▸ Task instructions:
What is needed is an exact copy of the lines from the one containing "5: (826, 1335)" through the last line of the records, with no pictures.

Keypoint correspondence data
---------------
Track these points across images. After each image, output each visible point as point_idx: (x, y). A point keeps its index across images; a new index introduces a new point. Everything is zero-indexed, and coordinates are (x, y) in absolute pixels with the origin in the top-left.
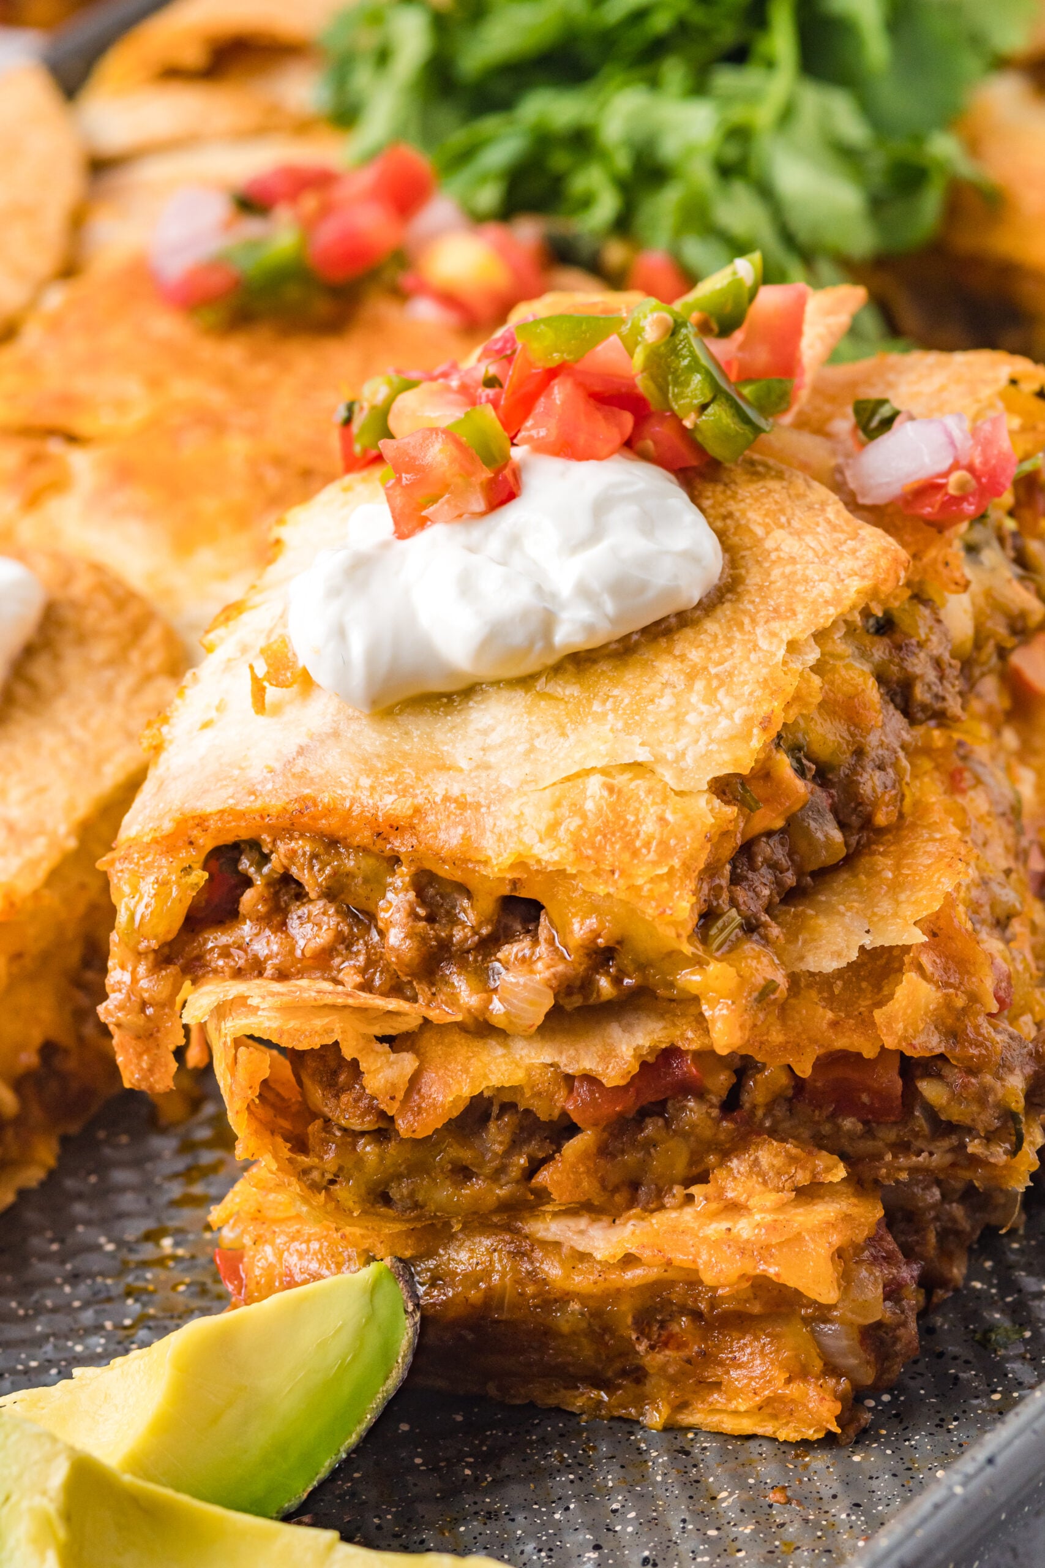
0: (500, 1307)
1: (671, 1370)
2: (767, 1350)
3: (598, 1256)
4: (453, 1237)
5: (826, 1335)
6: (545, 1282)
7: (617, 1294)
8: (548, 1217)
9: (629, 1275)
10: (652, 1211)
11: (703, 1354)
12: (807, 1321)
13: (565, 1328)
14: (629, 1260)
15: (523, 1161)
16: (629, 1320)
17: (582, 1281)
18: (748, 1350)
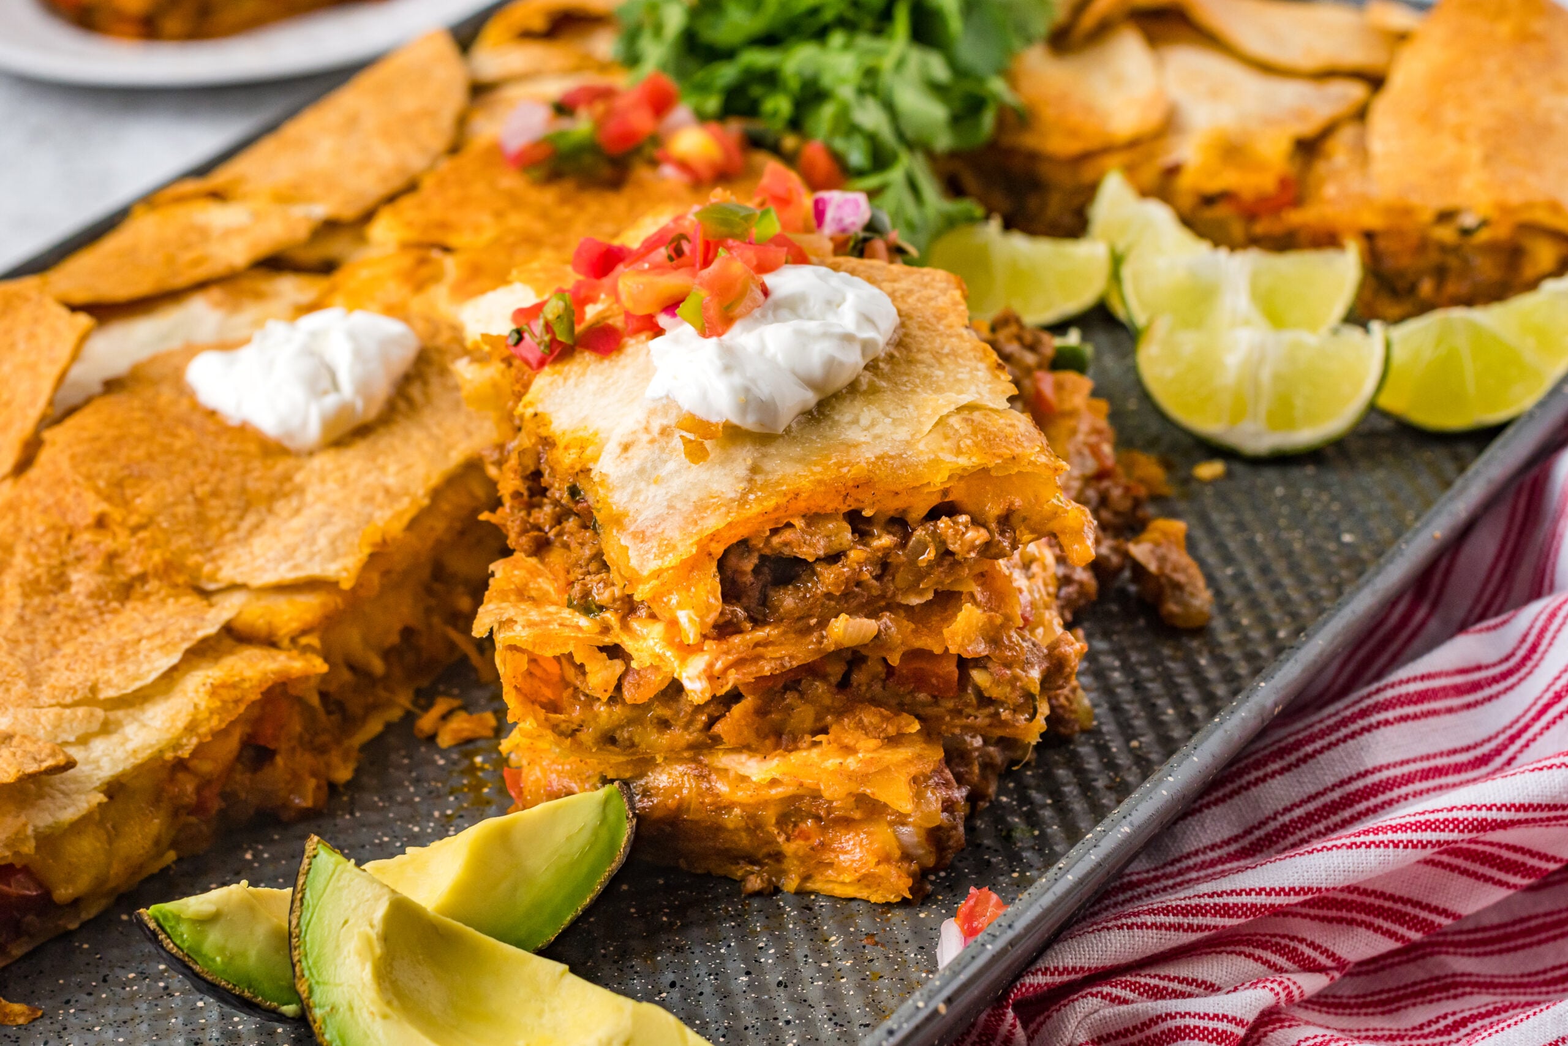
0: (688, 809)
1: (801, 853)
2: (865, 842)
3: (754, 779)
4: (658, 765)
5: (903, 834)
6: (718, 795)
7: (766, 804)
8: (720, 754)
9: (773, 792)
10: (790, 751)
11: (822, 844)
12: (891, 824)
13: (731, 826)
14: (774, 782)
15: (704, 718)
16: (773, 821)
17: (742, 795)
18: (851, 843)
---------------
▸ Answer box:
5: (826, 1335)
6: (545, 1282)
7: (617, 1294)
8: (548, 1217)
9: (629, 1275)
10: (652, 1211)
11: (703, 1354)
12: (807, 1321)
13: (565, 1328)
14: (629, 1260)
15: (523, 1161)
16: (629, 1320)
17: (582, 1281)
18: (748, 1350)
0: (688, 809)
1: (801, 853)
2: (865, 842)
3: (754, 779)
4: (658, 765)
5: (903, 834)
6: (718, 795)
7: (766, 804)
8: (720, 754)
9: (773, 792)
10: (790, 751)
11: (822, 844)
12: (891, 824)
13: (731, 826)
14: (774, 782)
15: (704, 718)
16: (773, 821)
17: (742, 795)
18: (851, 843)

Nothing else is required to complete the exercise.